Al sintetico quadro appena descritto, mancano ovviamente le innumerevoli ed analoghe iniziative sorte presso i rispettivi Enti Pubblici Territoriali (Regioni, Province e Comuni) che, a vario titolo e spesso in modo confuso e disarticolato, contribuiscono ad elargire aiuti economici per incoraggiare iniziative imprenditoriali.

La pioggia di miliardi è stata costante e pressoché ininterrotta e i cui risultati, al contrario, al di là delle previsioni, sono assolutamente invisibili: disoccupazione mediamente doppia se non tripla in confronto ad altre aree geografiche del Paese, rete infrastrutturale da terzo mondo se pensiamo a quella idrica, viaria, ferroviaria, aerea etc..

L’unica forza che ha sempre registrato un trend in crescita è stata e rimane quella della criminalità organizzata che, oltre a opprimere e soffocare sul nascere la vera imprenditorialità, riesce a lucrare, molto spesso sugli aiuti di Stato. Ad oggi pertanto, analizzando serenamente lo stato dell’opera e volendo tracciare un bilancio, possiamo certamente affermare che gli aiuti a pioggia, indiscriminati e, soprattutto in “conto capitale” (fondo perduto o, come abbiamo sentito in qualche aula di Tribunale “..a babbo morto..”), non hanno funzionato.
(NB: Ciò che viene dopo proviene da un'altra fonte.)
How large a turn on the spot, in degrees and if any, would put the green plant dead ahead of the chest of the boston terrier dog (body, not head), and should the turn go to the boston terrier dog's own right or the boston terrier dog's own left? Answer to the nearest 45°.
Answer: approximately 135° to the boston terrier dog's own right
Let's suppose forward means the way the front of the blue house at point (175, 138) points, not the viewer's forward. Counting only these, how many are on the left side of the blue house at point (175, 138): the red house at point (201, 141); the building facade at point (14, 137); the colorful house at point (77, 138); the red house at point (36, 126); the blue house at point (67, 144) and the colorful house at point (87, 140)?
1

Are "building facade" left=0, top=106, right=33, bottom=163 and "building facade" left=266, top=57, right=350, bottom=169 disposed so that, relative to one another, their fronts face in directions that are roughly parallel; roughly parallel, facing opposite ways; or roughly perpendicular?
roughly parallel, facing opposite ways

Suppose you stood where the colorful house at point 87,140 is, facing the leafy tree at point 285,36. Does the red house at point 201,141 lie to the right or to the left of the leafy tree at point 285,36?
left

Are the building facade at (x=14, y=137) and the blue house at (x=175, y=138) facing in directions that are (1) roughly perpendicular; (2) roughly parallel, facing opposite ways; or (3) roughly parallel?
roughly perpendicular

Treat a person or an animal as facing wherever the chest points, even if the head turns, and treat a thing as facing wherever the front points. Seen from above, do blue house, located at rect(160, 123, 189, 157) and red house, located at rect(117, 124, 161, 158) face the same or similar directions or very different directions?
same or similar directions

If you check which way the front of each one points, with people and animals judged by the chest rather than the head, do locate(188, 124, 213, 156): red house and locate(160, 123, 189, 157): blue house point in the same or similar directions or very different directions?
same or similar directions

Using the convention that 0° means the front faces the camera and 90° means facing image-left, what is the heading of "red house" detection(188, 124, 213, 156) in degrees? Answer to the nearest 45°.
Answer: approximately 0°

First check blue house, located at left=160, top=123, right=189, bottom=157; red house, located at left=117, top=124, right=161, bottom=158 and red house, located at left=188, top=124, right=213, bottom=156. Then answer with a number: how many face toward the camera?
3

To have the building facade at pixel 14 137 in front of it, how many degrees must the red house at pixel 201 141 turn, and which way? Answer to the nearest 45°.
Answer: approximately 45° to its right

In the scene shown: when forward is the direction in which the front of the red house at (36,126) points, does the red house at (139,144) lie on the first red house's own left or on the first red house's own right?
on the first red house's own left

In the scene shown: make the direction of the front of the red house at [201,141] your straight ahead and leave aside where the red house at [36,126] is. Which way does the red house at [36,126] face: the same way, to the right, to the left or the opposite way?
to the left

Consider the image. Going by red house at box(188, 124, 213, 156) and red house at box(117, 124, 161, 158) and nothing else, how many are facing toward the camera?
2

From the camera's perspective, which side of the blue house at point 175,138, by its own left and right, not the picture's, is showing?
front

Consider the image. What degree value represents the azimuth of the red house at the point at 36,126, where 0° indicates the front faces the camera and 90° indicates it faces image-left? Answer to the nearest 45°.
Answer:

O meglio, non hanno funzionato secondo gli obiettivi programmati che pure avevano, sicuramente, una finalità alta e nobile, cioè quella di far crescere il territorio del sud secondo gli standars nazionali ed europei.

Così non è stato laddove,  gli aiuti pubblici hanno alimentato il malaffare e i reati di truffa in danno della Pubblica Amministrazione. Statisticamente, le cronache giudiziarie, stanno lì a dimostrarlo.

Potrei citare una casistica infinita di tanti imprenditori, o presunti tali, che hanno percepito ingenti finanziamenti pubblici, a fronte di costi – documentati in sede di stato avanzamento lavori (c.d. s.a.l.), completamente fittizi o, nella migliore delle ipotesi falsi al 50%.

A mero titolo di esempio, ricordo un caso di un aspirante imprenditore del settore alberghiero ove, per una spesa complessivamente ammessa di 100 miliardi, finanziata al 75%, documentò acquisti di beni e servizi forniti da una società della stessa holding. Questa società, fatturava i “beni e servizi” con un ricarico del 100%, consentendo in tal modo all’aspirante “albergatore” di incassare dallo Stato una somma superiore alla spesa realmente sostenuta (di circa il 50%). Aggiungiamo a questo la famosa esenzione decennale Irpeg e Ilor e il gioco è completato.

Forse è giunto il momento di cambiare strada. Un percorso di buon senso, di cui ogni tanto ne sento parlare, solo parlare, beninteso,  potrebbe essere quello dell’aiuto pubblico solo in “conto interessi” costringendo l’operatore economico alla restituzione del capitale nel medio-lungo termine.

Con tali risorse finanziarie, potrebbero finalmente decollare le grandi opere pubbliche (rifacimento della rete idrica, autostradale, aeroportuale, ferroviaria) e, forse senza volerlo, così facendo, si allontanerebbe anche il rischio della presenza di infiltrazioni mafiose, consentendo l’accesso unicamente ad una vera classe di imprenditori disposti a investire anche capitali propri ritrovando quel gusto del rischio che, forse, nel Mezzogiorno non è mai veramente nato.

Intanto continuiamo a parlarne nella vana speranza che qualcuno legga.